Newly remastered by Grammy-winning engineer Paul Blakemore, George Thorogood and The Destroyers’ 27-track Live in Boston, 1982: The Complete Concert captures the band’s fiery set in its entirety, including spoken introductions. Plus, the release includes 12 previously unreleased tracks. Complementing the collection are new liner notes by longtime Boston Globe music critic and Berklee College of Music professor Steve Morse, who spoke with Thorogood about that incredible evening. Morse also interviewed Scott Billington, a longtime Rounder Records producer who oversaw the original 2010 edition of Live in Boston, 1982. “It was exciting to revisit the entire show,” Billington told Morse. “Listening back to these recordings also reminded me of how George had taken the original rock ’n’ roll blues aesthetic and brought it back into the mainstream at a time when that was not a particularly popular aspect of rock. Hearing a manifestation of that in the early ’80s was a breath of fresh air.”
Thorogood adds: “1982 was an absolute high-water mark for us. Everything was going our way and it shows in this recording from the Bradford Ballroom. This is George Thorogood and The Destroyers at our best!”
George’s peers also lauded the album. Legendary Guns N’ Roses guitarist Slash declared, “George Thorogood has been a hero of mine since I first heard his music in the ’70s. One of the baddest rock ’n’ roll songwriters / electric slide guitar players ever and The Destroyers are a kick-ass, tight rhythm section. This recording proves it!” Blues rocker Jared James Nichols added, “Power, attitude, emotion! I feel the energy and spirit, as if I’m actually at the show.

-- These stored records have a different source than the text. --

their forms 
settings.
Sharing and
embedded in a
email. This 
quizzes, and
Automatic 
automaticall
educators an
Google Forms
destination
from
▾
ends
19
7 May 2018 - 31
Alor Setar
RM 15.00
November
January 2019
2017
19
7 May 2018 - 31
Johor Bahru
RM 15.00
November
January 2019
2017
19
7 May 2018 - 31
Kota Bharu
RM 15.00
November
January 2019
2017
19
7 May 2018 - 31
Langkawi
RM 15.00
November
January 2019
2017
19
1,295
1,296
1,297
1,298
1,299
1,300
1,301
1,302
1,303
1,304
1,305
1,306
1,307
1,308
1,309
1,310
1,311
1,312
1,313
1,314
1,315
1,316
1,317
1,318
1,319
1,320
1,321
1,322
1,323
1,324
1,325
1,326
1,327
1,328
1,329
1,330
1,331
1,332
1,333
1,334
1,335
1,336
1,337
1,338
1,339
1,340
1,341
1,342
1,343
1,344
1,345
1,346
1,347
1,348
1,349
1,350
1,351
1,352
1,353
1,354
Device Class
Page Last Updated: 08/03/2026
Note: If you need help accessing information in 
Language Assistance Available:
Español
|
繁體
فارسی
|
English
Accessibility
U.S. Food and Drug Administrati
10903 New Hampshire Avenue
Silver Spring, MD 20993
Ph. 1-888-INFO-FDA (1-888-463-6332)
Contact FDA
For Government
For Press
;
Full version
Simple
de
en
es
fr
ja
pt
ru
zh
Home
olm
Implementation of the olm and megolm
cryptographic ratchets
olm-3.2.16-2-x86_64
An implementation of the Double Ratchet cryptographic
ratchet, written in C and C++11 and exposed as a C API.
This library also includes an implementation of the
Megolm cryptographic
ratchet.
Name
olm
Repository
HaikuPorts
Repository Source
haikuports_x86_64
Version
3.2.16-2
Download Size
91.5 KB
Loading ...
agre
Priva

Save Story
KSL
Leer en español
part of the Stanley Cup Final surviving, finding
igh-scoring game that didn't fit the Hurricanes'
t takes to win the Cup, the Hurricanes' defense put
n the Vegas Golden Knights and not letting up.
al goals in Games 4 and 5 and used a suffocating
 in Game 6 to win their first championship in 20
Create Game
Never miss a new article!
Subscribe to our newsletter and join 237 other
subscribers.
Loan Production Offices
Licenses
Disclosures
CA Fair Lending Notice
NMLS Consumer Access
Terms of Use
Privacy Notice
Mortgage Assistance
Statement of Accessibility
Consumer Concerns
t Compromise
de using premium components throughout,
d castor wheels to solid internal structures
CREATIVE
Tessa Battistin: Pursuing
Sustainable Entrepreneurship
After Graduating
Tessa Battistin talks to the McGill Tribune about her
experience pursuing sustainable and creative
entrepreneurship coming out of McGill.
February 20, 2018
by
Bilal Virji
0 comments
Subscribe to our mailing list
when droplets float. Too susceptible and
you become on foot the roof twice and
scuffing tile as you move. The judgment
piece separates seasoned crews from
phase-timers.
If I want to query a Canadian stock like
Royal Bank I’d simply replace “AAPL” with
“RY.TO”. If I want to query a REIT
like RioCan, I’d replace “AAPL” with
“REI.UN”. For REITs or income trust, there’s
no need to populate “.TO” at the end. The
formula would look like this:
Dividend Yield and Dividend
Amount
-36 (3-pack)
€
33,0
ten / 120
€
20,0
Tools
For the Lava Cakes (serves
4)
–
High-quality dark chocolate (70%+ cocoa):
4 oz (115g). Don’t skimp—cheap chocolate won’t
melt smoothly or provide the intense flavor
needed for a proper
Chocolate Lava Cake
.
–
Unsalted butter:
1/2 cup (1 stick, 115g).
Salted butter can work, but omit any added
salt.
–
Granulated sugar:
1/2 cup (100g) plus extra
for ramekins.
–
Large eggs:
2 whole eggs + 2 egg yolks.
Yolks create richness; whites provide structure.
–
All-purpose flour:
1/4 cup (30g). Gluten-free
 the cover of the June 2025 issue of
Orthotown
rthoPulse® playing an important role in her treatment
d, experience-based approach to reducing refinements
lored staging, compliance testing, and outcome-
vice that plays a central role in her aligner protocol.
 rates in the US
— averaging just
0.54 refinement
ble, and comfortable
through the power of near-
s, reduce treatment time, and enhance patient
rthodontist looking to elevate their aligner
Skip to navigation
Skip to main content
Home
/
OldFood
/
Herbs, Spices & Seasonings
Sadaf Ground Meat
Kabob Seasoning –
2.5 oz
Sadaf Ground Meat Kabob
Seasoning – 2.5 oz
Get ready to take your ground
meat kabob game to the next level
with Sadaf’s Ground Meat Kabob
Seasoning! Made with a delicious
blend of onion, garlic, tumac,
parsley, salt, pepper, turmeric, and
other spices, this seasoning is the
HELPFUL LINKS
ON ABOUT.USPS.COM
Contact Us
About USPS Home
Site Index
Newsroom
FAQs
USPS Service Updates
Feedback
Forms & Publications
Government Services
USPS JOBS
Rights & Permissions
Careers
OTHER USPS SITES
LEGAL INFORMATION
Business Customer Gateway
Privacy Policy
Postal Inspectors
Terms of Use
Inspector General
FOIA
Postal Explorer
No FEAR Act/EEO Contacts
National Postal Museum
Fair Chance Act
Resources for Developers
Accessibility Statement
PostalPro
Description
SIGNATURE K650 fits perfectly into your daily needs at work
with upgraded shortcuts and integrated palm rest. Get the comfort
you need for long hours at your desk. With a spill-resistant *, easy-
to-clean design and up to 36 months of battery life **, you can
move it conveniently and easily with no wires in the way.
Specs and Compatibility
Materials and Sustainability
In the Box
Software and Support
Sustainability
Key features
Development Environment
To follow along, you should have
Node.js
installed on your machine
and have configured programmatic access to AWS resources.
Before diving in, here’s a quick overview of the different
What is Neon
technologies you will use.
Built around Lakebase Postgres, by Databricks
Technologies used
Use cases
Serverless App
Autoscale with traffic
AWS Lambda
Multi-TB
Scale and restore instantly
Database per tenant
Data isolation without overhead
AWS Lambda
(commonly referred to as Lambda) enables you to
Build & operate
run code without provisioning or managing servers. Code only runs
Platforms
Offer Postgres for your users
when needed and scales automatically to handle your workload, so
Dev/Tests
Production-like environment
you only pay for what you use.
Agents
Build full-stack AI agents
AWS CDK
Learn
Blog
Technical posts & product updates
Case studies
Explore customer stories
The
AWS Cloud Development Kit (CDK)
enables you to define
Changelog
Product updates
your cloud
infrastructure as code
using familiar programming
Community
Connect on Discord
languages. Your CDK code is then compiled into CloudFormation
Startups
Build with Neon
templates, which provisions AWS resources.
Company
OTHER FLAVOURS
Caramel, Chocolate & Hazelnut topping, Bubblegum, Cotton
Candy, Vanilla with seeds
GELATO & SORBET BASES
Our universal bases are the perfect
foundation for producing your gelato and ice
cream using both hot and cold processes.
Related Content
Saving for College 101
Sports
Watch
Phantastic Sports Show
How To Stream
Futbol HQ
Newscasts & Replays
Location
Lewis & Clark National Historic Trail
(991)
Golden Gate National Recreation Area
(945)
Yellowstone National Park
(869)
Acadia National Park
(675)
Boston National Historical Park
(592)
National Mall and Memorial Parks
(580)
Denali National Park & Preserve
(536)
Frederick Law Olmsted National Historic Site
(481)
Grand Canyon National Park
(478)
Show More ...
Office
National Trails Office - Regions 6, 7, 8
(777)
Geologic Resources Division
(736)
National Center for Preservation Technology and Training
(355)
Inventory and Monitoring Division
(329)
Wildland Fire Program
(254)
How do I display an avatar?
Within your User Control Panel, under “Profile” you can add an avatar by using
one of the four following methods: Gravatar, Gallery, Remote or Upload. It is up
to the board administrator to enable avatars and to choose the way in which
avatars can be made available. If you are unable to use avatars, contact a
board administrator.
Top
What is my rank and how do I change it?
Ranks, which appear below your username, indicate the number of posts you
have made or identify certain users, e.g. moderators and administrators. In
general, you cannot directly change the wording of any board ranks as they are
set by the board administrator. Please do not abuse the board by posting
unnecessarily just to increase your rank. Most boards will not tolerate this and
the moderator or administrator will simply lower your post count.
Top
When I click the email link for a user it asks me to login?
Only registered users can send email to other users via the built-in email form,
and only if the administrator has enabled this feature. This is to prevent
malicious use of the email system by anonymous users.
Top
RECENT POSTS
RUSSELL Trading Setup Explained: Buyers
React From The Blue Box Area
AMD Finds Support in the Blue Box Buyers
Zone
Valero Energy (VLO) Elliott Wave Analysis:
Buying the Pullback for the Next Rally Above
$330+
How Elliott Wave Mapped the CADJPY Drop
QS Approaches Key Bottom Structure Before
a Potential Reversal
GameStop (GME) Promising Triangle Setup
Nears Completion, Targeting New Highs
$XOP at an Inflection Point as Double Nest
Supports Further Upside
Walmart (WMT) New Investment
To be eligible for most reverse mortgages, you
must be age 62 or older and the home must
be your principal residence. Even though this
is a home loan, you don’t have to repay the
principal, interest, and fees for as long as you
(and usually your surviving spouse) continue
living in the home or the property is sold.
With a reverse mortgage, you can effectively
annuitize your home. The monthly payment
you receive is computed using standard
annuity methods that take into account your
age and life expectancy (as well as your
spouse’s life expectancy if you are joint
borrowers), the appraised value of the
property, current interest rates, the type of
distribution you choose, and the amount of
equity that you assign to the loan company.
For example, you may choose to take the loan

George and band are undeniably at the top of their game this rockin’ night in Boston. Above all, this recording further solidifies the legend that is George Thorogood. Crank it up and get ready to boogie!”
Since forming in 1974, Thorogood and his band — which currently consists of Jeff Simon (drums, percussion), Bill Blough (bass guitar), Jim Suhler (rhythm guitar) and Buddy Leach (saxophone) — have released 16 studio albums, played more than 8,000 ferocious live shows, and sold over 15 million records. For more than two generations, George Thorogood and The Destroyers have remained one of the most consistent — and consistently passionate — progenitors of blues-based rock in pop culture history.”